Shuta
Time Limit: 1000/1000 MS (Java/others) memory limit: 32768/32768 K (Java/Others)
Total submission (s): 21314 accepted submission (s): 12808
When Problem description describes the DP algorithm, a classic example is the data tower problem, which is described as follows:
There is a number tower as shown below. It is required to go from the top layer to the bottom layer. If each step can only go to adjacent nodes, what is the maximum sum of the numbers of the nodes that pass through?
I already told you that this is a DP question. Can you AC it?
Input data first includes an integer c, indicating the number of test instances. The first line of each test instance is an integer N (1 <= n <= 100 ), the height of the tower. Next, use N rows of numbers to represent the tower.
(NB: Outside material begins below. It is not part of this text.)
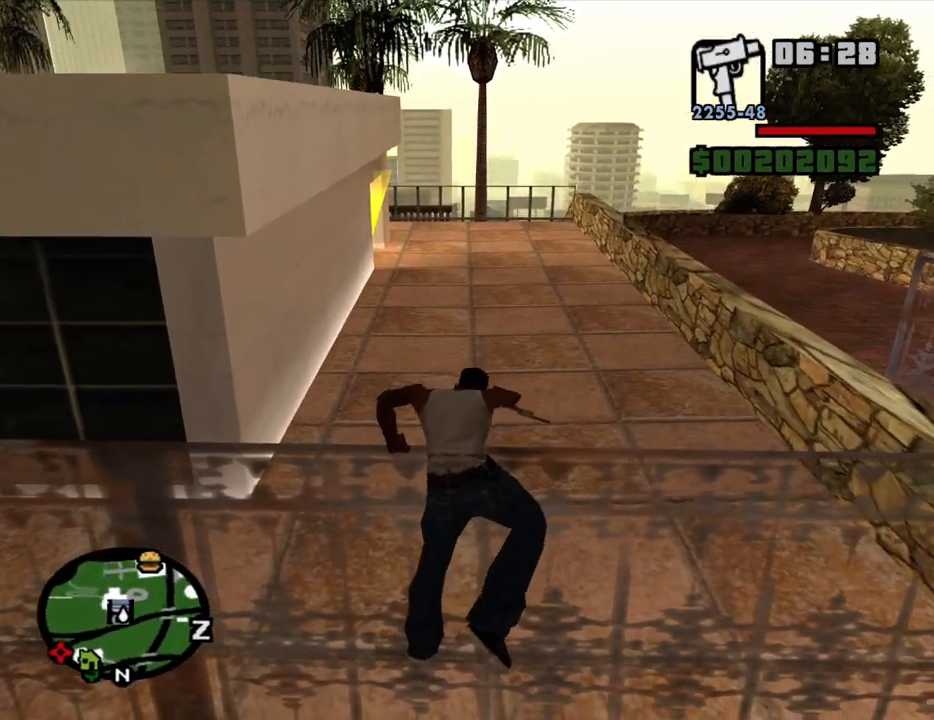
{"keys": ["w"], "mouse": [], "events": [[34, "mouse_wheel_down", "down"], [84, "mouse_wheel_down", "up"], [267, "mouse_wheel_up", "down"], [317, "mouse_wheel_up", "up"]]}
Row I has an I integer, and All integers are within the range [0, 99.
Output for each test instance, the output may be the largest sum, and the output of each instance occupies one row.
Sample Input
1573 88 1 0 2 7 4 44 5 2 6 5
Sample output
30
Source2006/1/15 ACM Program Design Final Examination
In general, it is an entry-level question of DP, because it is relatively simple to indicate this state equation, from bottom up: DP [I] [J] + = DP [I + 1] [J + 1], DP [I + 1] [J] From top up: DP [I] [J] + = max (DP [I-1] [J-1], DP [I-1] [J]; but from top down, you also need to judge the value of the two boundary, DP [I] [0] + = DP [I-1] [0] when it is at the left boundary; the right boundary is DP [I] [I] + = DP [I-1] [J-1];
The following code is used:
/* Top to bottom */# include <stdio. h> # include <iostream> # define max (A, B) A> B? A: busing namespace STD; int DP [360] [360]; int main () {int T, I, j, N; int maxn; CIN> T; while (t --) {CIN> N; for (I = 0; I <n; I ++) for (j = 0; j <= I; j ++) cin> DP [I] [J]; for (I = 1; I <n; I ++) {DP [I] [0] + = DP [I-1] [0]; DP [I] [I] + = DP [I-1] [I-1];} for (I = 2; I <n; I ++) {for (j = 1; j <I; j ++) DP [I] [J] + = max (DP [I-1] [J-1], DP [I-1] [J]);} For (maxn =-1, j = 0; j <n; j ++) maxn = max (maxn, DP [n-1] [J]); cout <maxn <Endl ;}return 0 ;} /* from bottom to top */# include <Io Stream >#include <cstdio> int DP [1001] [1001]; # define max (A, B) A> B? A: busing namespace STD; int main (int I, Int J) {int t; int N; CIN> T; while (t --) {CIN> N; for (I = 0; I <n; I ++) for (j = 0; j <= I; j ++) CIN> DP [I] [J]; for (I = n-1; I> = 0; I --) for (j = 0; j <= I; j ++) DP [I] [J] + = max (DP [I + 1] [J + 1], DP [I + 1] [J]); cout <DP [0] [0] <Endl;} return 0;} is simpler than that, because it is a fixed point, there is no need to determine whether it is the maximum value. There is also a kind of memory-based search, which is optimized based on dynamic planning.